Striking workers at the Ain Sokhna Cleopatra Ceramics factory in Egypt’s Suez governorate are holding seven Italian consultants hostage, Al-Ahram’s Arabic-language news portal reported on Sunday.

Striking ceramics workers hold Italian consultants hostage - Economy - Business - Ahram Online


----------



## MaidenScotland (Jun 6, 2009)

Is the chap who owns Cleopatra still in the country?
He lives on the same street as me but of course his sits on its own grounds and since the revolution I can no longer look through the railings as they have been covered in.


When I was involved with the orphanage we had been promised end of line, damage bathroom fitments for free until they found out it was a Coptic orphanage.. we were told, We don't give to Copts, now I don't know if that came from the top or just a bigot with a bit of power but of course I will not use their products if I am ever buying ceramics.


----------



## MaidenScotland (Jun 6, 2009)

sorry:focus:


----------



## Sonrisa (Sep 2, 2010)

I hope this kidnapping of foreigners thing doesn't become the latest trend.


----------



## aykalam (Apr 12, 2010)

Apparently they are holding hostage eight Italian and two Spanish experts. 

Cleopatra Ceramics factory workers striking for third day - Economy - Business - Ahram Online


----------



## aykalam (Apr 12, 2010)

Two Spanish technicians taken hostage last weekend by striking workers at a Egyptian ceramics factory have been released, sources at Spain’s embassy in Cairo told Efe on Thursday. 

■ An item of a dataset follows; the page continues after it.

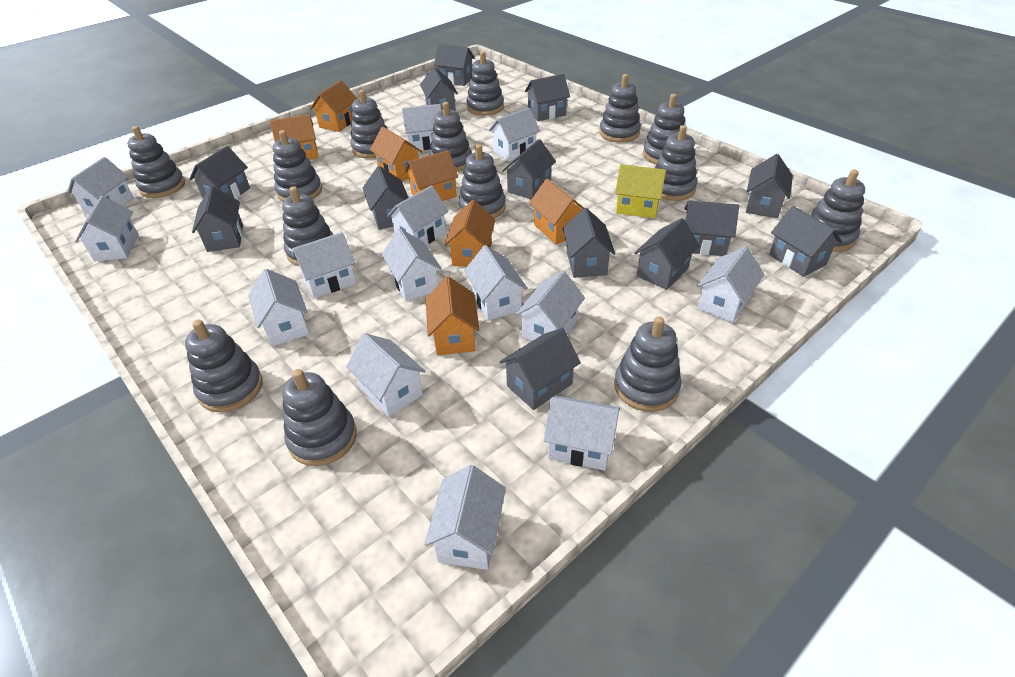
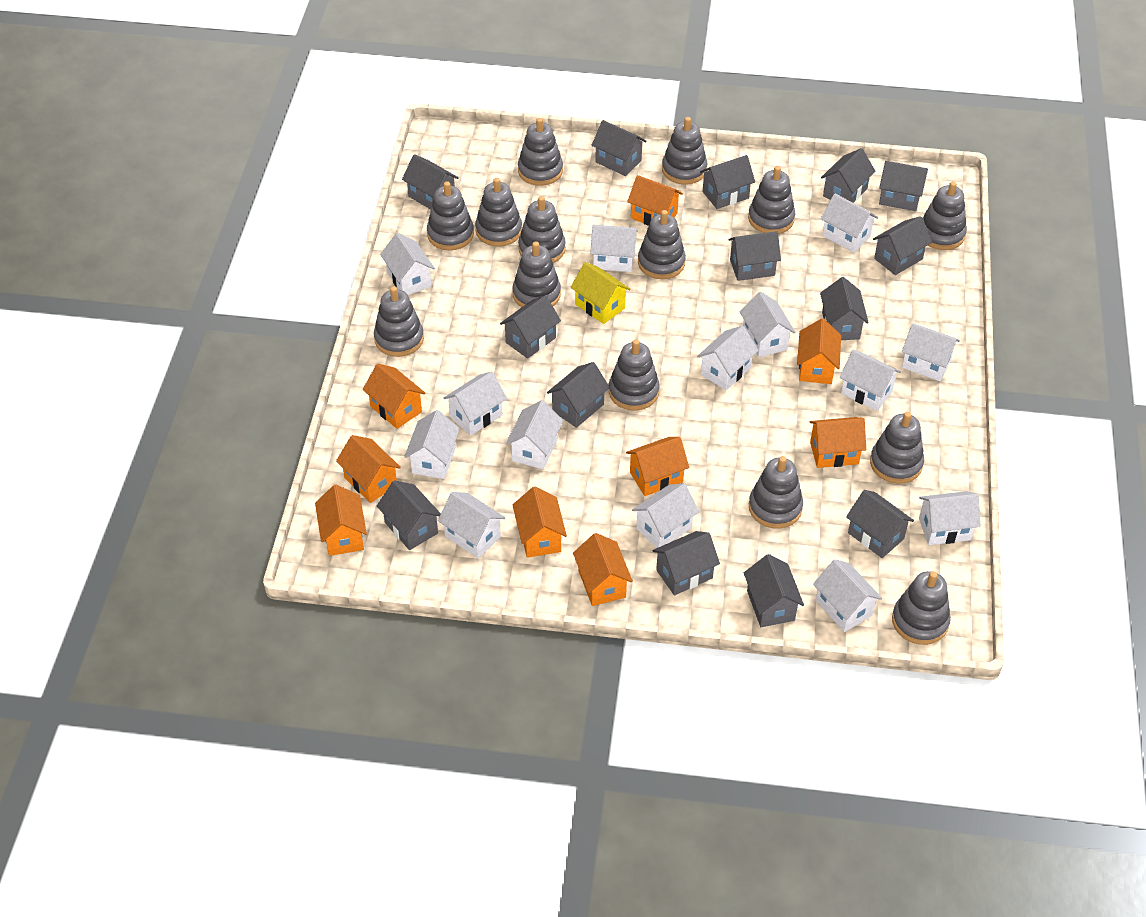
grey house: 13 -> 14
orange house: 7 -> 9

Latin American Herald Tribune - Spaniards Held Captive in Egypt Released


----------



## aykalam (Apr 12, 2010)

The eight Italian consultants from the major Egyptian ceramics group, Cleopatra, who were being held in the Ain Sokha factory, were freed this morning at 04:30 local time.

Egypt: 8 Italian consultants freed - Egypt - ANSAMed.it


----------